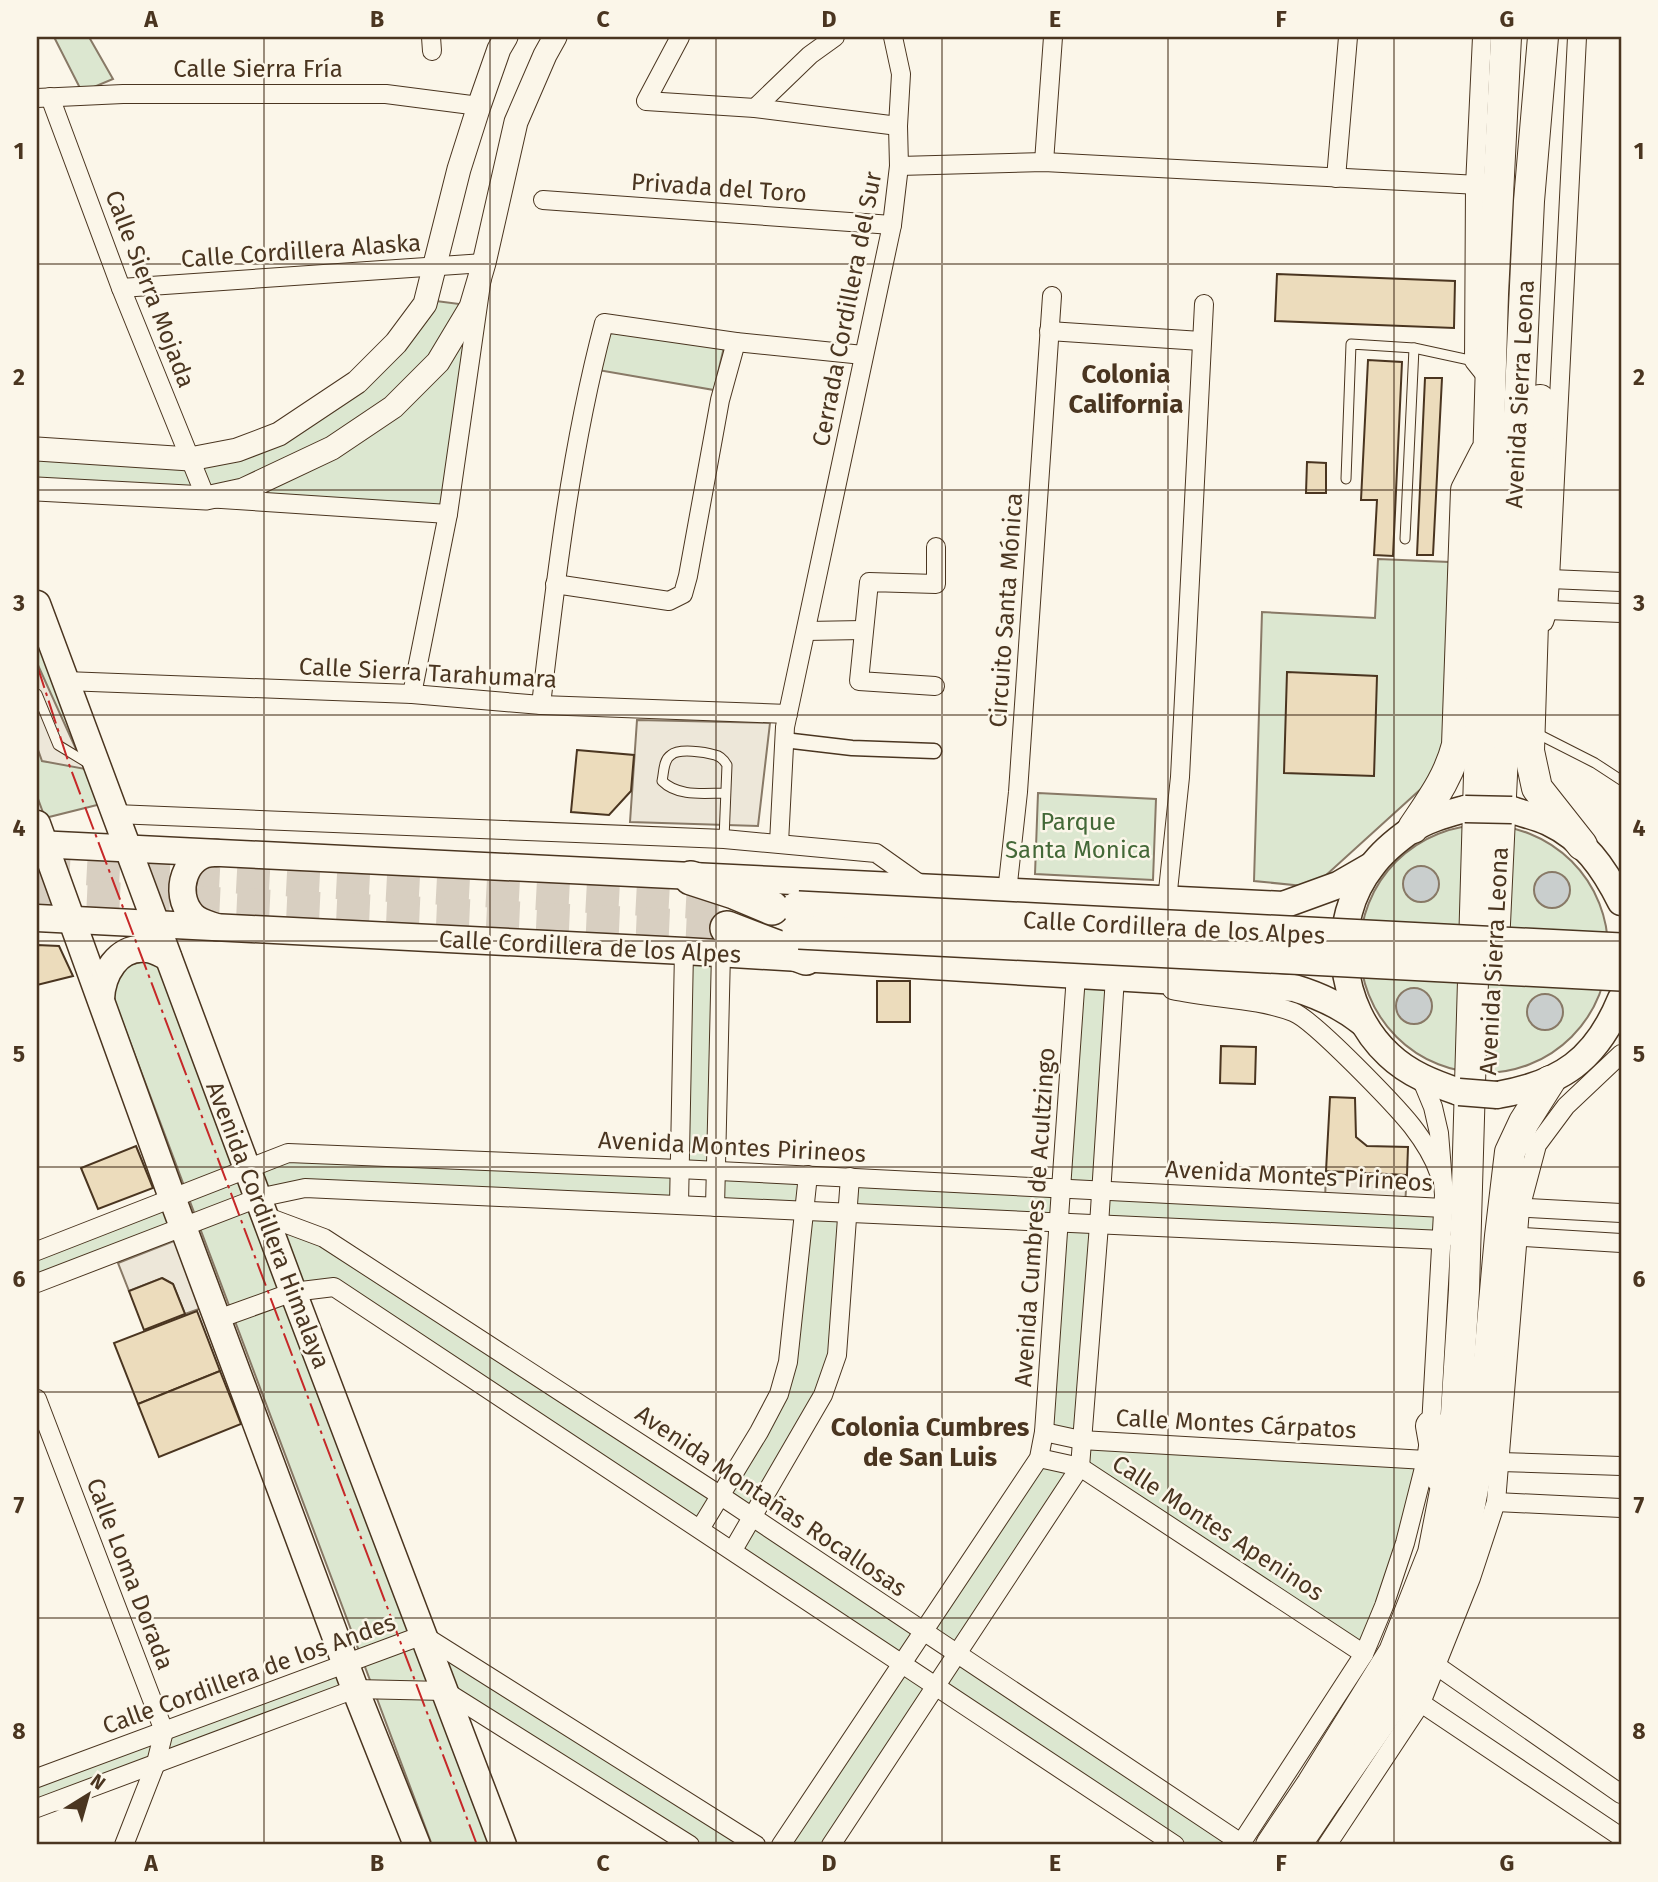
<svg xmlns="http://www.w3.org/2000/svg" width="1658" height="1882" font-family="'Fira Sans',sans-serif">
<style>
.green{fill:#dce7d0;stroke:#887966;stroke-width:2;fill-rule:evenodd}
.parking{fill:#ede7d9;stroke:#887966;stroke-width:2}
.water{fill:#c9cecd;stroke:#887966;stroke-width:2}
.building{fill:#ecdcbc;stroke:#4a3520;stroke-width:2}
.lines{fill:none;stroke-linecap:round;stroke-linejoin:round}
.motorway-tunnel{stroke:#d8cfc1;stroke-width:33;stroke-dasharray:33 17;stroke-linecap:butt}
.service-casing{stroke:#4a3520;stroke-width:11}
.pedestrian-casing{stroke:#4a3520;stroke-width:17}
.minor-casing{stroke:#4a3520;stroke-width:20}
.tertiary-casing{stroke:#4a3520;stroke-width:25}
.secondary-casing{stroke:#4a3520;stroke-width:29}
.trunk-casing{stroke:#4a3520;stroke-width:32}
.motorway-casing{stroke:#4a3520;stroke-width:36}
.service{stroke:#fbf6e9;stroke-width:9}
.pedestrian{stroke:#fbf6e9;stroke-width:14}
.minor{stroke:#fbf6e9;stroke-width:18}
.tertiary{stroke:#fbf6e9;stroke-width:23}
.secondary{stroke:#fbf6e9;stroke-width:26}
.trunk{stroke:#fbf6e9;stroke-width:30}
.motorway{stroke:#fbf6e9;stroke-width:33}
.secondary-bridge-casing{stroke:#4a3520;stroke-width:29;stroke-linecap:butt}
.motorway-bridge-casing{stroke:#4a3520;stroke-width:36;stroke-linecap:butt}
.secondary-bridge{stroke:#fbf6e9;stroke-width:26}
.motorway-bridge{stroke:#fbf6e9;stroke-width:33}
.power{stroke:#c62828;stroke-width:2;stroke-dasharray:24 5 3.5 5;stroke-linecap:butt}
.grid{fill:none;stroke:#4a3520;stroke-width:2;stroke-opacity:0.55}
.labels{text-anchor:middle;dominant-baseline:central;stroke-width:5;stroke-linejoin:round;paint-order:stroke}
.street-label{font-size:24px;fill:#4a3520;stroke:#fbf6e9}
.park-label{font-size:24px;fill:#436837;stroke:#fbf6e9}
.neighbourhood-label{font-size:26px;font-weight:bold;fill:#4a3520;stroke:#fbf6e9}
.neatline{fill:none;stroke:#4a3520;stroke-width:2.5}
.grid-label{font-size:23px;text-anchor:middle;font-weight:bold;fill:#4a3520}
</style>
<rect width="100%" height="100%" fill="#fbf6e9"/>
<!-- green -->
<g class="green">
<polygon points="54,37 89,37 113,79 82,92"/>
<polygon points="436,301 475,306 443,509 37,479 37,454 199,463 361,389 401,354 430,316"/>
<polygon points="611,328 724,347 714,390 598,370"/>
<polygon points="1378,559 1449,562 1444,768 1313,887 1254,881 1262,612 1375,618"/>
<polygon points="37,634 101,804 45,818 37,796"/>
<polygon points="1038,793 1156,799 1153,880 1035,874"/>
<circle cx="1484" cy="949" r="124"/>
<path d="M684 951 721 953 716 1171 808 1175 804 1210 848 1213 850 1177 1062 1188 1076 975 1115 977 1102 1190 1444 1208 1443 1240 1099 1225 1081 1439 1426 1460 1364 1654 1080 1467 957 1654 1240 1845H1175L936 1686 831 1845H781L902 1664 733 1550 752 1517 721 1496 700 1529 335 1287 293 1292 265 1216 324 1238 720 1496 779 1394 804 1211 715 1207 716 1171 680 1169 679 1205 305 1188 258 1198 247 1170 288 1153 679 1169ZM1062 1188 1101 1191 1099 1224 1060 1222ZM848 1213 1060 1223 1044 1432 1081 1440 1080 1466 1039 1458 924 1632 752 1517 837 1355ZM924 1632 957 1654 936 1686 903 1663Z"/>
<polygon points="147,960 164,966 496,1845 432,1845 110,989 124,967"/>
<polygon points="173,1200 184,1226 37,1283 37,1251"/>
<polygon points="423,1635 756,1845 690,1845 445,1691"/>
<polygon points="346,1664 355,1689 37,1808 37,1778"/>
</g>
<!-- parking -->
<g class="parking">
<polygon points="37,663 85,769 42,761 37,747"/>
<polygon points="637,720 770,723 758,826 630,822"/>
<polygon points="1326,1171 1407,1175 1405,1205 1325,1201"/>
<polygon points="184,1237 213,1304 185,1314 173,1284 162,1278 129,1291 118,1263"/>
</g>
<!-- water -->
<g class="water">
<circle cx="1421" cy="884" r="18"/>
<circle cx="1552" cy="890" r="18"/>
<circle cx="1414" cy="1006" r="18"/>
<circle cx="1545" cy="1012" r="18"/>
</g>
<!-- building -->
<g class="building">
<polygon points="1277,274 1455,281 1454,328 1275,321"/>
<polygon points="1368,360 1402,362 1393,556 1374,555 1377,500 1361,500"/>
<polygon points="1425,378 1442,378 1433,555 1417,555"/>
<polygon points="1307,462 1326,463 1326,493 1306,493"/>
<polygon points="1287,672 1377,676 1374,776 1284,773"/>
<polygon points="577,750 634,755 631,791 609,815 571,812"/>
<polygon points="37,945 59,946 73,976 37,985"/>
<rect x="877" y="981" width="33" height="41"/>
<polygon points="1221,1046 1256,1047 1255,1084 1220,1083"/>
<polygon points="1330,1097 1355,1098 1356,1137 1367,1146 1408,1147 1407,1175 1326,1171"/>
<polygon points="136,1146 153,1188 98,1209 81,1168"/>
<polygon points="162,1278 173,1284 185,1314 144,1330 129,1291"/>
<polygon points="197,1311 220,1371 138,1404 114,1343"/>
<polygon points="220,1371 241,1424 159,1457 138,1404"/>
</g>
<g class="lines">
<!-- motorway-tunnel -->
<g class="motorway-tunnel">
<polyline points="37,866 727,904"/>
<polyline points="37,895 727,928"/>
</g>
<defs>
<g id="service">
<polyline points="1346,479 1351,344 1414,348 1474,361"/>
<polyline points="1405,539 1414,348"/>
<polyline points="37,694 58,745 91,765"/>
<polyline points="1534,732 1595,763 1621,780"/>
<path d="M724 839 727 765C724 760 721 756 715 755 705 752 679 748 671 755 663 760 664 773 662 781 678 797 704 793 725 793"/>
</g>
<polyline id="pedestrian" points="784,740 852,748 934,751"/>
<g id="minor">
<polyline points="431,37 432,51"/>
<polyline points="680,37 646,101 755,108 898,126"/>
<polyline points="1482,37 1475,186 1474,361 1490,381"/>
<polyline points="50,97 121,288 206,498 448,514"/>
<polyline points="37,98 123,94 386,94 479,106"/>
<polyline points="755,108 810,55 835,37"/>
<polyline points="1044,162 1053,37"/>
<polyline points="899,166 1044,162 1498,186"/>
<polyline points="1336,178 1348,37"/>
<polyline points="543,200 892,225"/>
<polyline points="121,288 484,263 448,514 412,694"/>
<polyline points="1049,331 1201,341"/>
<polyline points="1550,579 1621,582"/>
<polyline points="555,584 669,601 683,594 688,576 720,400 736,342"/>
<polyline points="1548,610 1621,613"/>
<polyline points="1544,622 1548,610 1550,579 1577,37"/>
<polyline points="806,631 863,630"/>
<polyline points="65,681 412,694 541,705 788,714"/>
<polyline points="935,686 859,681 869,582 936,584 936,547"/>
<path d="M541 705C556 577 571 447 604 323L736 342 863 355"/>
<polyline points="115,814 724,839 876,853 924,887"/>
<polyline points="779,843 785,727 892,225 899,166 898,126 901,74 893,37"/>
<polyline points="1007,892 1018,792 1052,296"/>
<polyline points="1167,900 1180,777 1204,304"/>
<path d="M1172 990C1212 999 1255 998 1293 1012 1313 1019 1396 1106 1412 1126 1422 1139 1434 1158 1439 1173"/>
<polyline points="679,1205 684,951"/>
<polyline points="715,1207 721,953"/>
<polyline points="1510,1207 1621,1213"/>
<polyline points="265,1216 324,1238 721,1496 1241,1843"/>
<polyline points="1507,1236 1621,1243"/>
<polyline points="37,1251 288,1153 679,1169 1444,1208"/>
<polyline points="37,1283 258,1198 305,1188 1443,1240"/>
<polyline points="218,1319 293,1292 334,1287 1175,1845"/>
<polyline points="37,1399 164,1731 156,1763 124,1845"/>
<polyline points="1044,1432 1081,1440 1426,1460"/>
<polyline points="1039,1458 1080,1467 1364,1654"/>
<polyline points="1500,1462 1621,1466"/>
<polyline points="1496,1502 1621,1508"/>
<polyline points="700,1529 759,1432 779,1394 788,1362 808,1175"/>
<polyline points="733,1550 823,1395 837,1355 850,1177"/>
<polyline points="1437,1666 1621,1794"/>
<polyline points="1421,1703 1621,1837"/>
<polyline points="37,1778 423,1635 756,1845"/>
<polyline points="37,1808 355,1689 445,1691 690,1845"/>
<polyline points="781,1845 1039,1458 1044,1432 1076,975"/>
<polyline points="831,1845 1080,1467 1099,1225 1115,977"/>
<polyline points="1240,1845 1364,1654 1384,1606 1405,1543 1426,1460 1431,1426 1444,1195 1439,1133 1433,1107 1421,1078"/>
<polyline points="1327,1845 1421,1703 1471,1578 1496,1502 1520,1209 1537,1145 1566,1106 1621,1054"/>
</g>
<g id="tertiary">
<polyline points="37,449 190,459 237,450 279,434 357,382 396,343 425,304 459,169 479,106 499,49 506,37"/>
<polyline points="37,489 206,498 243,490 332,448 393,407 438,362 471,307 484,263 516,122 545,55 555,37"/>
</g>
<g id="secondary">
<polyline points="37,604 293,1292 503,1845"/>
<path d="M1512 810C1524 814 1537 817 1548 822 1584 839 1604 868 1621 902"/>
<polyline points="37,824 173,1200 355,1689 417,1845"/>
<polyline points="37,844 1283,905 1338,885 1371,866"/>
<path d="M216 853C185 852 172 893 192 915 198 922 208 924 216 927"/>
<path d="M37 918 684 951 1294 988C1321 996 1342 1006 1363 1023"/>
<path d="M101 999C102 975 117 946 146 949 153 949 161 954 168 957"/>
<path d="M1459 1092C1433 1083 1409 1074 1389 1055 1338 1008 1328 921 1372 866 1382 852 1397 840 1411 830 1427 819 1447 814 1465 809"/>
<path d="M1497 1095C1561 1084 1596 1060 1621 999"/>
</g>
<g id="trunk">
<polyline points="1540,400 1529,751 1537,788 1582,845"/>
<path d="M1413 828C1431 801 1449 777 1457 745L1466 490 1485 453"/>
<polyline points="1493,966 1529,201 1543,37"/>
<polyline points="1431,1426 1440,1477"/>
<polyline points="1329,1796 1419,1666 1460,1557 1481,1447 1500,1236 1510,1152 1524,1122 1550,1081"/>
<polyline points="1271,1845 1312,1784 1394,1652 1433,1553 1454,1445 1464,1290 1493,294 1506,37"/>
<polyline points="1296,1845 1333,1790"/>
</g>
<g id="motorway">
<polyline points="691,878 734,892 772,908"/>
<polyline points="727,928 806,958"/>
</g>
</defs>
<!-- service casing -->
<use href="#service" class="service-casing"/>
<!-- pedestrian casing -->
<use href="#pedestrian" class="pedestrian-casing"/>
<!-- minor casing -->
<use href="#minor" class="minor-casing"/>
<!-- tertiary casing -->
<use href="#tertiary" class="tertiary-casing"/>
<!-- secondary casing -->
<use href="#secondary" class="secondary-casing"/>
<!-- trunk casing -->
<use href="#trunk" class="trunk-casing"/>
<!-- motorway casing -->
<use href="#motorway" class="motorway-casing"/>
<!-- service -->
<use href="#service" class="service"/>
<!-- pedestrian -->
<use href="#pedestrian" class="pedestrian"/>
<!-- minor -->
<use href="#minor" class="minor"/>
<!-- tertiary -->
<use href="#tertiary" class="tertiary"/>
<!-- secondary -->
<use href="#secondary" class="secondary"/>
<!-- trunk -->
<use href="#trunk" class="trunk"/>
<!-- motorway -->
<use href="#motorway" class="motorway"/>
<defs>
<g id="secondary-bridge">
<polyline points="1465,809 1512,810"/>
<polyline points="1459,1092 1497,1095"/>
</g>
<g id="motorway-bridge">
<polyline points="798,908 1621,950"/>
<polyline points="799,932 1621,974"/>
</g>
</defs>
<!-- secondary-bridge casing -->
<use href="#secondary-bridge" class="secondary-bridge-casing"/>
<!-- motorway-bridge casing -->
<use href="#motorway-bridge" class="motorway-bridge-casing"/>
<!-- secondary-bridge -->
<use href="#secondary-bridge" class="secondary-bridge"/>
<!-- motorway-bridge -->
<use href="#motorway-bridge" class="motorway-bridge"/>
<!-- power -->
<polyline class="power" points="37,665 70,767 477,1845"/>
</g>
<!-- grid -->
<path class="grid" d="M264 37V1845M490 37V1845M716 37V1845M942 37V1845M1168 37V1845M1394 37V1845M37 264H1621M37 490H1621M37 715H1621M37 941H1621M37 1167H1621M37 1392H1621M37 1618H1621"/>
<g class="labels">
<!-- street labels -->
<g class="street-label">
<text x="258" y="69">Calle Sierra Fría</text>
<text transform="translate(719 188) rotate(4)">Privada del Toro</text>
<text transform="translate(301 251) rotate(-4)">Calle Cordillera Alaska</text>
<text transform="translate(150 289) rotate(69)">Calle Sierra Mojada</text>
<text transform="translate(847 309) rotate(-79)">Cerrada Cordillera del Sur</text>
<text transform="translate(1520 394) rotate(-87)">Avenida Sierra Leona</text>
<text transform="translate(1006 610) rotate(-86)">Circuito Santa Mónica</text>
<text transform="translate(428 673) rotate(3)">Calle Sierra Tarahumara</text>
<text transform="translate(1174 928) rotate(3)">Calle Cordillera de los Alpes</text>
<text transform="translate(590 947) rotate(3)">Calle Cordillera de los Alpes</text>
<text transform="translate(1494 961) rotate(-87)">Avenida Sierra Leona</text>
<text transform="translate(732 1147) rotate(3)">Avenida Montes Pirineos</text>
<text transform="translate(1299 1176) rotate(3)">Avenida Montes Pirineos</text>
<text transform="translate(1035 1217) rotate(-86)">Avenida Cumbres de Acultzingo</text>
<text transform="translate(268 1225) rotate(69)">Avenida Cordillera Himalaya</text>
<text transform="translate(1236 1424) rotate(3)">Calle Montes Cárpatos</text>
<text transform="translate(771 1501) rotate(34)">Avenida Montañas Rocallosas</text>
<text transform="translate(1218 1528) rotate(33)">Calle Montes Apeninos</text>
<text transform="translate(130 1574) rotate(69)">Calle Loma Dorada</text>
<text transform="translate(249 1674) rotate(-20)">Calle Cordillera de los Andes</text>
</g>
<!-- park labels -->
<g class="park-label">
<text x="1078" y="822">Parque<tspan x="1078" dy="28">Santa Monica</tspan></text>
</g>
<!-- neighbourhood labels -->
<g class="neighbourhood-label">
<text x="1126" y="374">Colonia<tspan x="1126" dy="30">California</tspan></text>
<text x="930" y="1427">Colonia Cumbres<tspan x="930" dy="30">de San Luis</tspan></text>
</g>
</g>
<!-- border -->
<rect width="1658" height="1882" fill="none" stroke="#fbf6e9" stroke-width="77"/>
<!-- north arrow -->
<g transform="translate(88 1795) rotate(37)" stroke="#fbf6e9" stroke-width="5" paint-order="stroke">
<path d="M0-5L12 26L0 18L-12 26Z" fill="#4a3520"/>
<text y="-10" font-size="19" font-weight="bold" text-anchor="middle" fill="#4a3520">N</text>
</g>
<rect x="38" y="38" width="1582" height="1805" class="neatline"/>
<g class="grid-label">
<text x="151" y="27">A</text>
<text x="377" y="27">B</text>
<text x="603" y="27">C</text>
<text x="829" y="27">D</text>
<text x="1055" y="27">E</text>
<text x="1281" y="27">F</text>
<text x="1507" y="27">G</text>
<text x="19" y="159">1</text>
<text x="1639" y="159">1</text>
<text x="19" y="385">2</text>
<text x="1639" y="385">2</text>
<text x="19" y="611">3</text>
<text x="1639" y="611">3</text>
<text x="19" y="836">4</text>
<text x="1639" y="836">4</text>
<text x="19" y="1062">5</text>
<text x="1639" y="1062">5</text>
<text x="19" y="1287">6</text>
<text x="1639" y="1287">6</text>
<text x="19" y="1513">7</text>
<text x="1639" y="1513">7</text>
<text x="19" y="1739">8</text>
<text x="1639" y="1739">8</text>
<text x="151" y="1871">A</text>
<text x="377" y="1871">B</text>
<text x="603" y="1871">C</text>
<text x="829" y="1871">D</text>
<text x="1055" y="1871">E</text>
<text x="1281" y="1871">F</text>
<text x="1507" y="1871">G</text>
</g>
</svg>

━━━━━━━━━━━━━━━━━━━━

Report each line of the data that includes the string "lines".

• ANSWER FOR THE TASK
.lines{fill:none;stroke-linecap:round;stroke-linejoin:round}
<g class="lines">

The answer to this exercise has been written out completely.